> [RECORDS PROVIDED]:
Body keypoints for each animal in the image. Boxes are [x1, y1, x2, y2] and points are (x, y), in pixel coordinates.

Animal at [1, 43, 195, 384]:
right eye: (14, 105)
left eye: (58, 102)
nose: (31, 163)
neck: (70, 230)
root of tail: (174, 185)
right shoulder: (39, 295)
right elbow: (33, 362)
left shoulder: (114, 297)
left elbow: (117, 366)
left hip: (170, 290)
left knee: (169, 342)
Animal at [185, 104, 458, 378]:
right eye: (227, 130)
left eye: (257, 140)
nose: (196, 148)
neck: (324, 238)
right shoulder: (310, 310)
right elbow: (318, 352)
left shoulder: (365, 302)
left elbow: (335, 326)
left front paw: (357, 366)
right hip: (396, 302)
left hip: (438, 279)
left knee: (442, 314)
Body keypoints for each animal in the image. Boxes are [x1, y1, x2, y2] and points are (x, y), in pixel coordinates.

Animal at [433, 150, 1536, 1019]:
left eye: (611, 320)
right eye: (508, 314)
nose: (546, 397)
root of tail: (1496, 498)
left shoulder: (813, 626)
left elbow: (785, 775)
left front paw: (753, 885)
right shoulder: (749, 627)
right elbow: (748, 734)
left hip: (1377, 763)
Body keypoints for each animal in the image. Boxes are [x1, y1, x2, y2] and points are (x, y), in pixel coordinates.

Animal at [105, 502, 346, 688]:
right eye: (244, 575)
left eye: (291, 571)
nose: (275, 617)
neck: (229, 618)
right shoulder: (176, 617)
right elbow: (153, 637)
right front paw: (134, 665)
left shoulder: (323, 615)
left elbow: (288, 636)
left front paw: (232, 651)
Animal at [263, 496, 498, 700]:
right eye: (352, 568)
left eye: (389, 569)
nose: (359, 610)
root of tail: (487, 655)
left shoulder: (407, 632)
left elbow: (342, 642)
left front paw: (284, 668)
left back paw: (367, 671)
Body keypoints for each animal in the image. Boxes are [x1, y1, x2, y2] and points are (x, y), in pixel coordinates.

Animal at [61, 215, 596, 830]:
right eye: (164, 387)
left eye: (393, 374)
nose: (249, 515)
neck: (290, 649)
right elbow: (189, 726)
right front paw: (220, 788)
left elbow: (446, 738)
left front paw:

> [EXERCISE PROMPT]: Set down the lines of the listing word for word, from its first line through the line containing "root of tail: (174, 185)". Both of those lines belong in the answer, and no others do.

> [RESULT BELOW]:
Body keypoints for each animal in the image. Boxes are [x1, y1, x2, y2] and points are (x, y), in pixel coordinates.

Animal at [1, 43, 195, 384]:
right eye: (14, 105)
left eye: (58, 102)
nose: (31, 163)
neck: (70, 230)
root of tail: (174, 185)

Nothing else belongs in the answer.